• [Task statement]: Which lines below mention "group"? Pick each one out.

Web document revisions:
· · · · ·

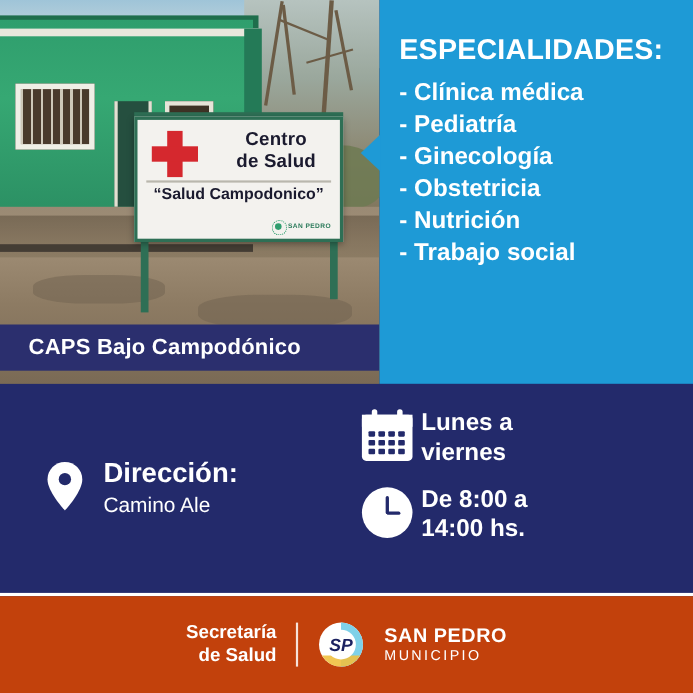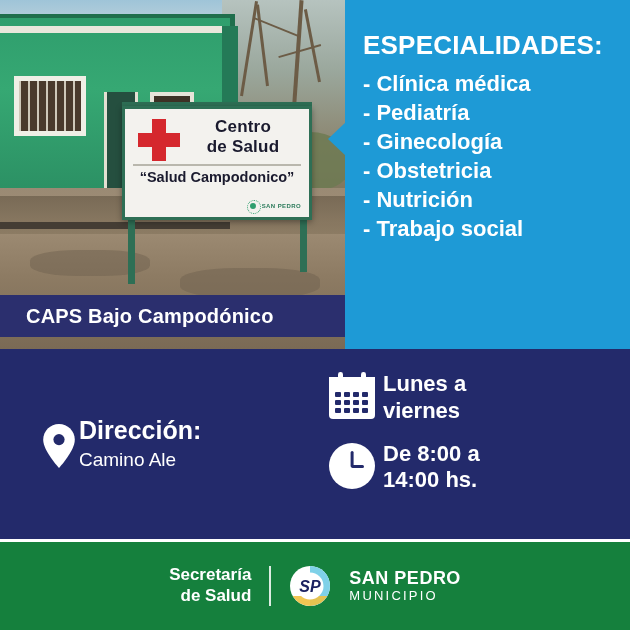--- a/index.html
+++ b/index.html
@@ -163,7 +163,7 @@
   }
   .sign-title {
     position: absolute;
-    left: 56px; top: 8px;
+    left: 64px; top: 8px;
     width: 124px;
     text-align: center;
     font-size: 17px;

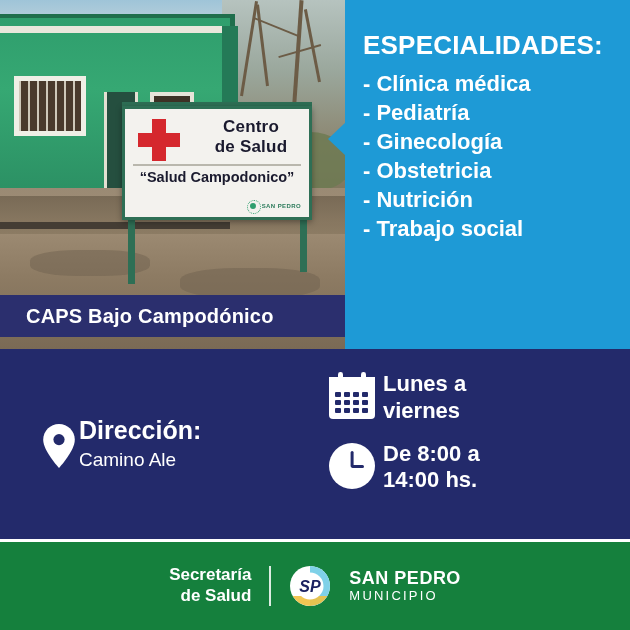--- a/index.html
+++ b/index.html
@@ -298,8 +298,8 @@
   }
   .addr-row {
     display: flex;
-    align-items: center;
-    gap: 3px;
+    align-items: flex-start;
+    gap: 18px;
   }
   .pin-icon {
     width: 34px; height: 46px;

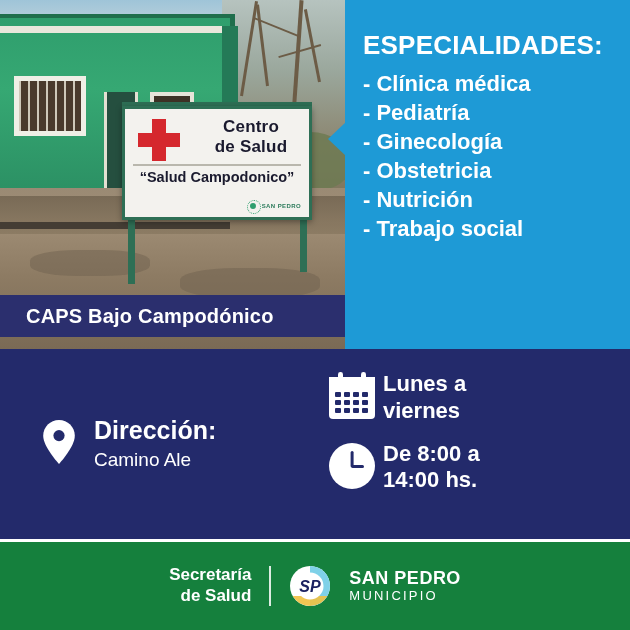--- a/index.html
+++ b/index.html
@@ -346,7 +346,7 @@
     position: absolute;
     left: 0; top: 542px;
     width: 630px; height: 88px;
-    background: #15803d;
+    background: #c2410c;
     display: flex;
     align-items: center;
     justify-content: center;

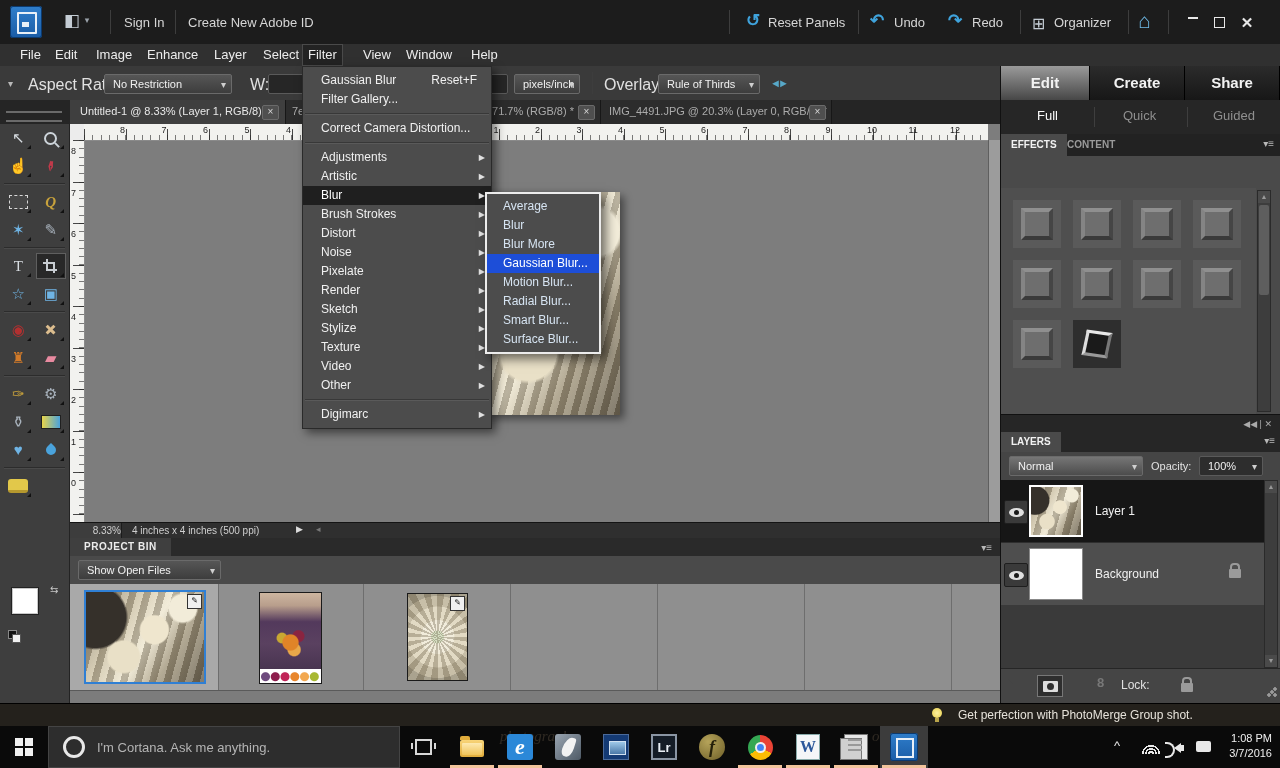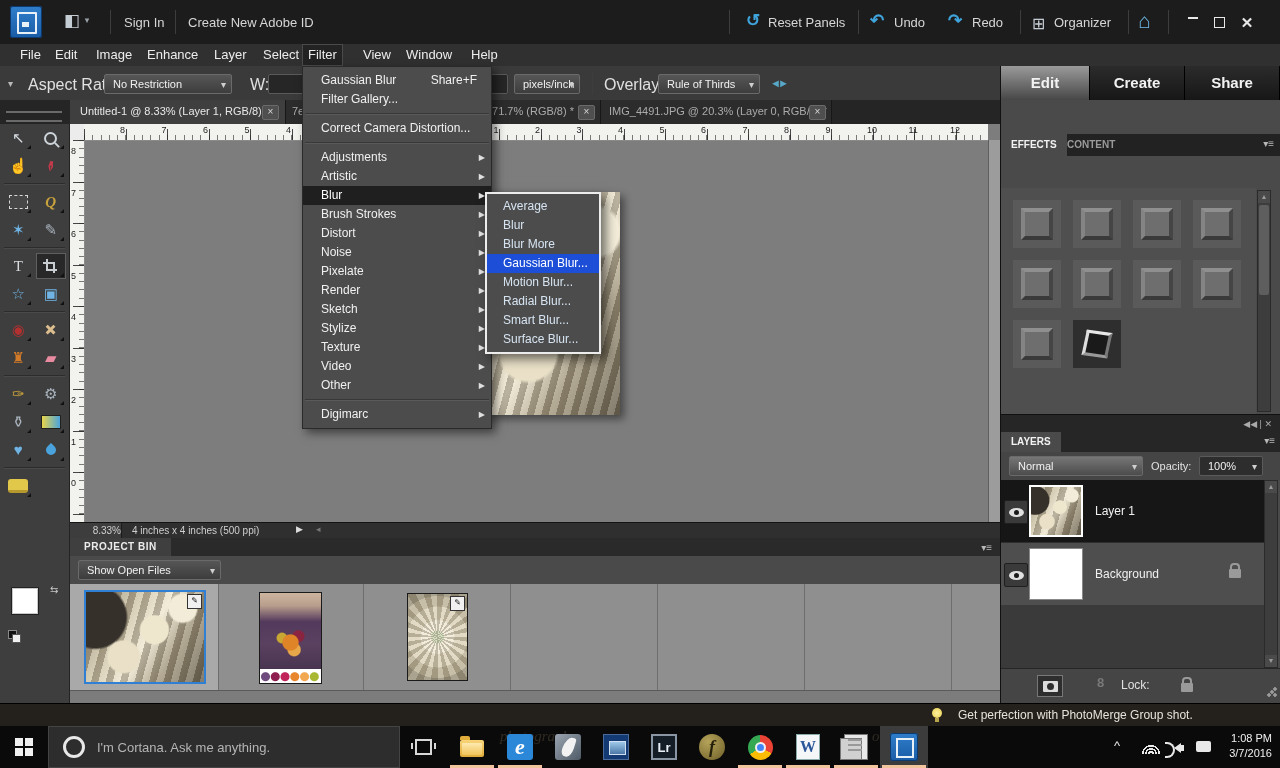--- a/index.html
+++ b/index.html
@@ -609,7 +609,7 @@
   </div>
 
   <div id="filtermenu" class="abs">
-      <div class="fitem"><span class="flab">Gaussian Blur</span><span class="fsc">Share+F</span></div>
+      <div class="fitem"><span class="flab">Gaussian Blur</span><span class="fsc">Reset+F</span></div>
       <div class="fitem"><span class="flab">Filter Gallery...</span></div>
       <div class="msep"></div>
       <div class="fitem"><span class="flab">Correct Camera Distortion...</span></div>

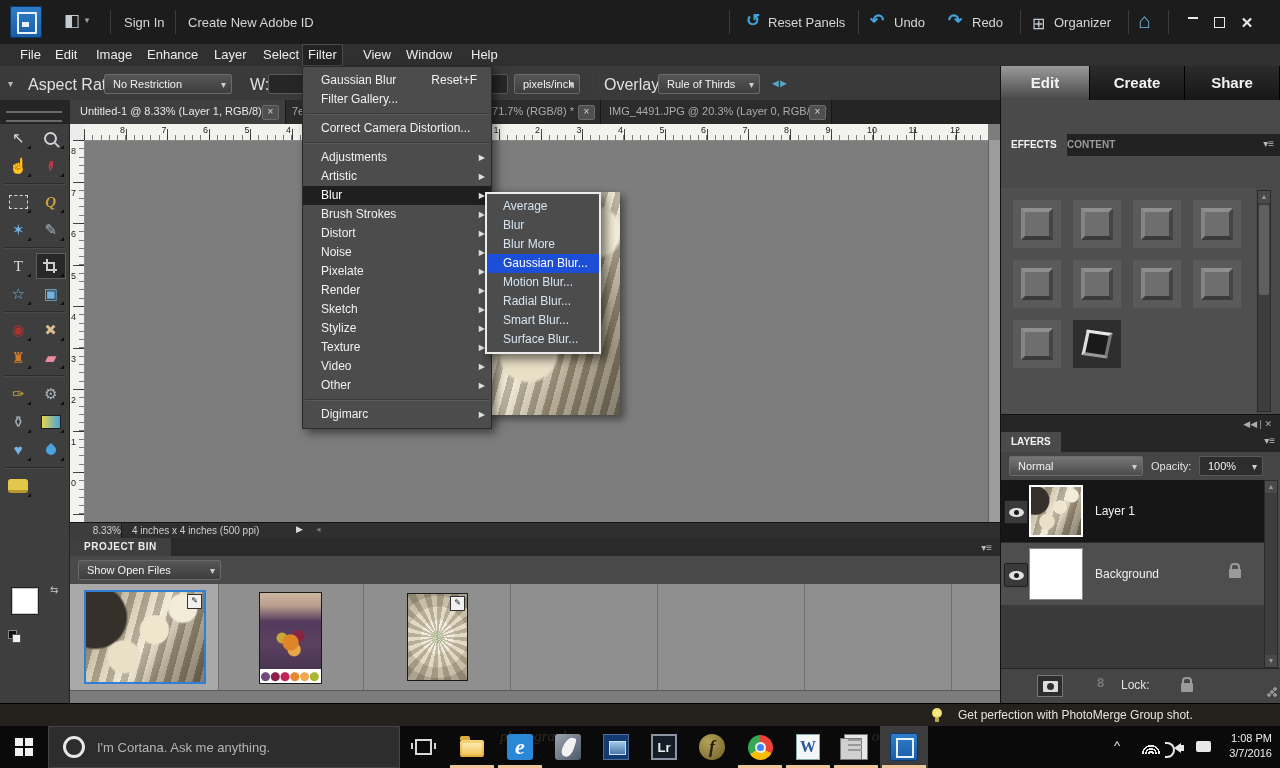--- a/index.html
+++ b/index.html
@@ -521,6 +521,13 @@
     <div class="modetab active" style="left:0;width:89px;">Edit</div>
     <div class="modetab" style="left:89px;width:95px;">Create</div>
     <div class="modetab" style="left:184px;width:95px;">Share</div>
+    <div id="subtabs" class="abs">
+      <span class="subtab active" style="left:36px;">Full</span>
+      <span class="subdiv abs" style="left:93px;"></span>
+      <span class="subtab" style="left:122px;">Quick</span>
+      <span class="subdiv abs" style="left:186px;"></span>
+      <span class="subtab" style="left:212px;">Guided</span>
+    </div>
     <div id="fxheader" class="abs">
       <span class="paneltab active" style="left:0;">EFFECTS</span>
       <span class="paneltab" style="left:56px;">CONTENT</span>

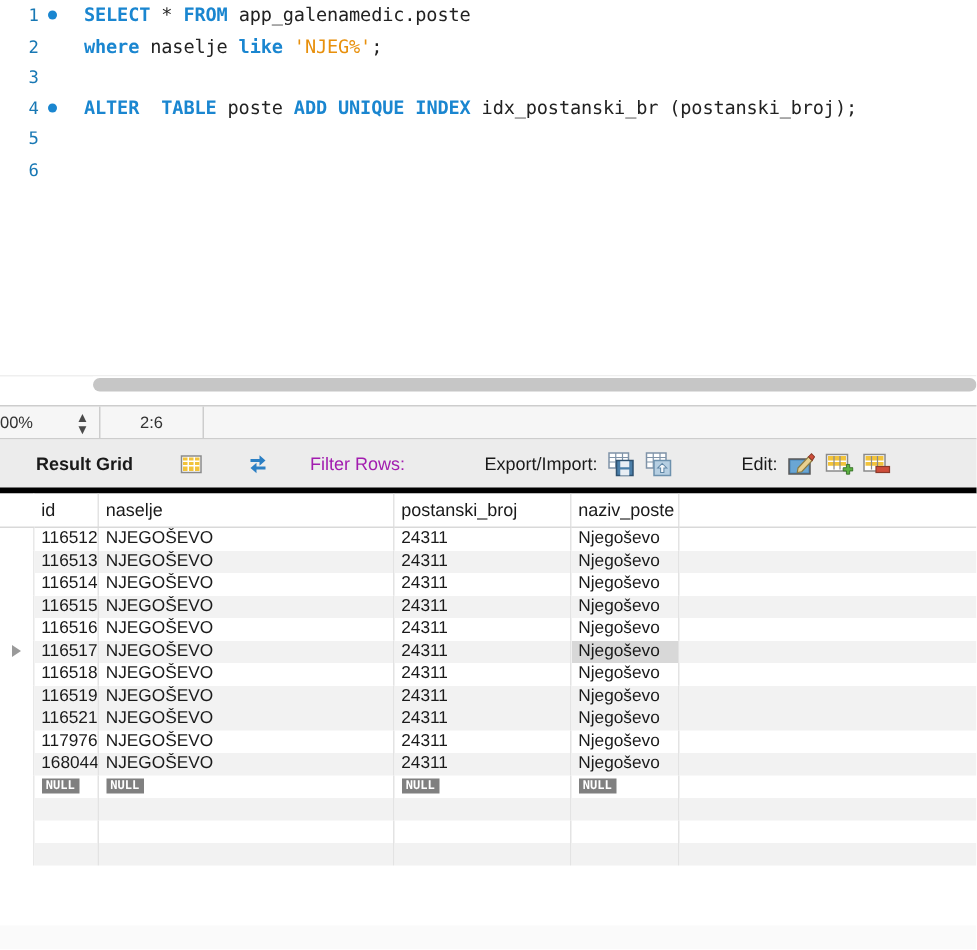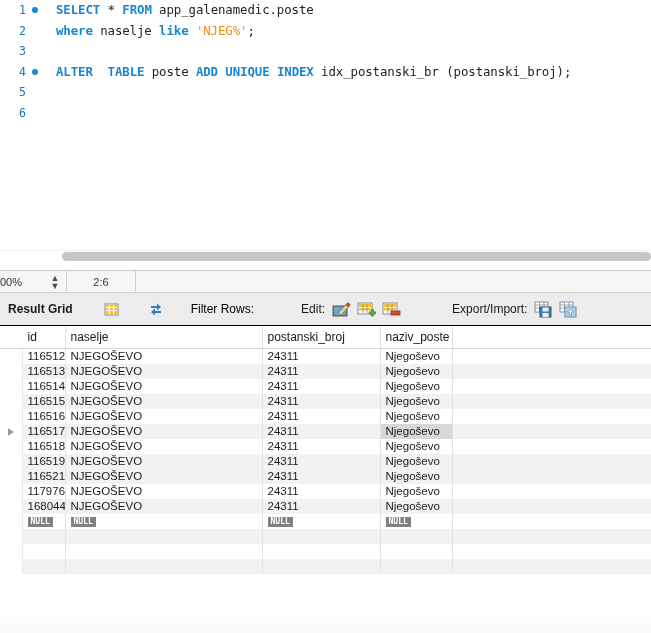--- a/index.html
+++ b/index.html
@@ -161,10 +161,10 @@
     height: 32px;
     flex: 0 0 32px;
     background: #ececec;
-    border-bottom: 1px solid #000000;
-    display: flex;
-    align-items: center;
-    padding: 0 8px;
+    border-bottom: 4px solid #000000;
+    display: flex;
+    align-items: center;
+    padding: 0 24px;
     gap: 16px;
   }
   .rt-title {

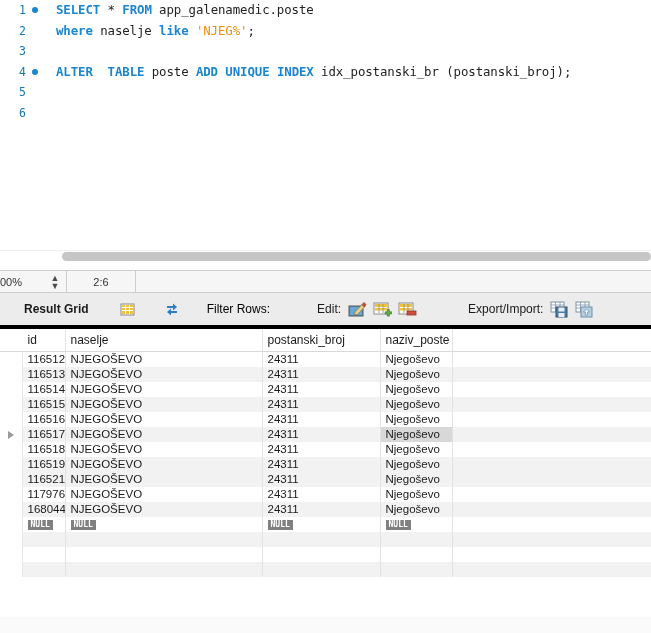--- a/index.html
+++ b/index.html
@@ -184,7 +184,7 @@
   }
   .rt-label {
     font-size: 12px;
-    color: #000000;
+    color: #a21caf;
     margin-right: 7px;
   }
   .search-box {

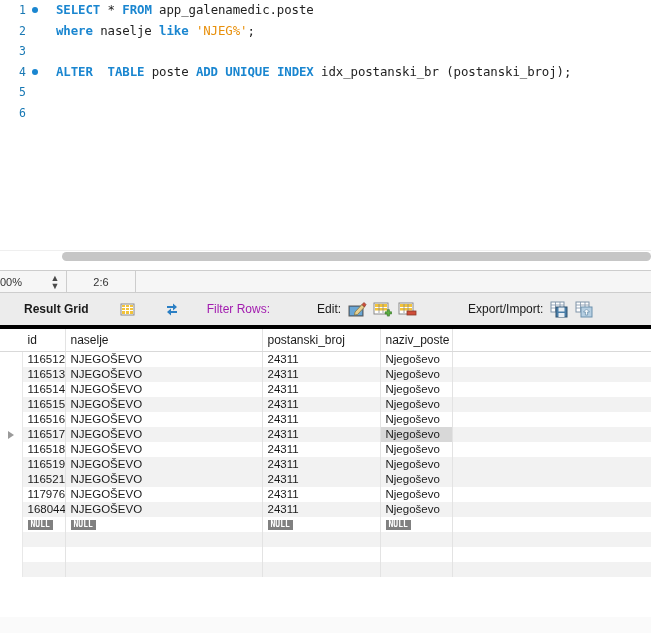--- a/index.html
+++ b/index.html
@@ -388,41 +388,6 @@
 
     <span class="rt-label">Filter Rows:</span>
 
-
-    <div class="tb-group spacer-edit">
-      <span class="tb-label">Edit:</span>
-
-      <span class="tb-btn">
-        <svg width="19" height="17" viewBox="0 0 19 17">
-          <rect x="1" y="5" width="14" height="10" fill="#4a86b8" stroke="#5a5a5a" stroke-width="1"></rect>
-          <rect x="2" y="6" width="12" height="8" fill="#6aa6d4"></rect>
-          <path d="M7 11 L14 3.5 L16.5 6 L9.5 13.5 L6.5 14 Z" fill="#e8d090" stroke="#8a7a40" stroke-width="0.8"></path>
-          <path d="M14 3.5 L16 1.5 L18 3.5 L16.5 6 Z" fill="#cf4d3a" stroke="#8a3a2a" stroke-width="0.7"></path>
-        </svg>
-      </span>
-
-      <span class="tb-btn">
-        <svg width="19" height="17" viewBox="0 0 19 17">
-          <rect x="1" y="2" width="14" height="11" fill="#ffffff" stroke="#8a8a8a" stroke-width="1"></rect>
-          <rect x="2" y="3" width="12" height="3" fill="#f2c33a"></rect>
-          <rect x="2" y="7" width="12" height="2.5" fill="#f2c33a"></rect>
-          <line x1="6" y1="3" x2="6" y2="12" stroke="#8a8a8a" stroke-width="0.8"></line>
-          <line x1="10" y1="3" x2="10" y2="12" stroke="#8a8a8a" stroke-width="0.8"></line>
-          <path d="M13 9 h3 v-3 h3 v3 h3 v3 h-3 v3 h-3 v-3 h-3 z" transform="translate(-3,0) scale(0.72) translate(8,6)" fill="#5cb040" stroke="#2f6a22" stroke-width="0.8"></path>
-        </svg>
-      </span>
-
-      <span class="tb-btn">
-        <svg width="19" height="17" viewBox="0 0 19 17">
-          <rect x="1" y="2" width="14" height="11" fill="#ffffff" stroke="#8a8a8a" stroke-width="1"></rect>
-          <rect x="2" y="3" width="12" height="3" fill="#f2c33a"></rect>
-          <rect x="2" y="7" width="12" height="2.5" fill="#f2c33a"></rect>
-          <line x1="6" y1="3" x2="6" y2="12" stroke="#8a8a8a" stroke-width="0.8"></line>
-          <line x1="10" y1="3" x2="10" y2="12" stroke="#8a8a8a" stroke-width="0.8"></line>
-          <rect x="9" y="10" width="9" height="4" fill="#cf4d3a" stroke="#8a3a2a" stroke-width="0.8"></rect>
-        </svg>
-      </span>
-    </div>
 
     <div class="tb-group spacer-export">
       <span class="tb-label">Export/Import:</span>
@@ -450,6 +415,41 @@
           <rect x="6" y="6" width="11" height="10" fill="#b6cfe2" stroke="#6d91ad" stroke-width="1"></rect>
           <path d="M11.5 8 L14.5 11 L12.6 11 L12.6 14 L10.4 14 L10.4 11 L8.5 11 Z" fill="#ffffff" stroke="#4f7characters" stroke-width="0"></path>
           <path d="M11.5 8 L14.5 11 L12.6 11 L12.6 14 L10.4 14 L10.4 11 L8.5 11 Z" fill="#f4f8fb" stroke="#5f86a5" stroke-width="0.7"></path>
+        </svg>
+      </span>
+    </div>
+
+    <div class="tb-group spacer-edit">
+      <span class="tb-label">Edit:</span>
+
+      <span class="tb-btn">
+        <svg width="19" height="17" viewBox="0 0 19 17">
+          <rect x="1" y="5" width="14" height="10" fill="#4a86b8" stroke="#5a5a5a" stroke-width="1"></rect>
+          <rect x="2" y="6" width="12" height="8" fill="#6aa6d4"></rect>
+          <path d="M7 11 L14 3.5 L16.5 6 L9.5 13.5 L6.5 14 Z" fill="#e8d090" stroke="#8a7a40" stroke-width="0.8"></path>
+          <path d="M14 3.5 L16 1.5 L18 3.5 L16.5 6 Z" fill="#cf4d3a" stroke="#8a3a2a" stroke-width="0.7"></path>
+        </svg>
+      </span>
+
+      <span class="tb-btn">
+        <svg width="19" height="17" viewBox="0 0 19 17">
+          <rect x="1" y="2" width="14" height="11" fill="#ffffff" stroke="#8a8a8a" stroke-width="1"></rect>
+          <rect x="2" y="3" width="12" height="3" fill="#f2c33a"></rect>
+          <rect x="2" y="7" width="12" height="2.5" fill="#f2c33a"></rect>
+          <line x1="6" y1="3" x2="6" y2="12" stroke="#8a8a8a" stroke-width="0.8"></line>
+          <line x1="10" y1="3" x2="10" y2="12" stroke="#8a8a8a" stroke-width="0.8"></line>
+          <path d="M13 9 h3 v-3 h3 v3 h3 v3 h-3 v3 h-3 v-3 h-3 z" transform="translate(-3,0) scale(0.72) translate(8,6)" fill="#5cb040" stroke="#2f6a22" stroke-width="0.8"></path>
+        </svg>
+      </span>
+
+      <span class="tb-btn">
+        <svg width="19" height="17" viewBox="0 0 19 17">
+          <rect x="1" y="2" width="14" height="11" fill="#ffffff" stroke="#8a8a8a" stroke-width="1"></rect>
+          <rect x="2" y="3" width="12" height="3" fill="#f2c33a"></rect>
+          <rect x="2" y="7" width="12" height="2.5" fill="#f2c33a"></rect>
+          <line x1="6" y1="3" x2="6" y2="12" stroke="#8a8a8a" stroke-width="0.8"></line>
+          <line x1="10" y1="3" x2="10" y2="12" stroke="#8a8a8a" stroke-width="0.8"></line>
+          <rect x="9" y="10" width="9" height="4" fill="#cf4d3a" stroke="#8a3a2a" stroke-width="0.8"></rect>
         </svg>
       </span>
     </div>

· · · · ·

• [Answer for the task]:
-    <div class="tb-group spacer-edit">
     <div class="tb-group spacer-export">
+    <div class="tb-group spacer-edit">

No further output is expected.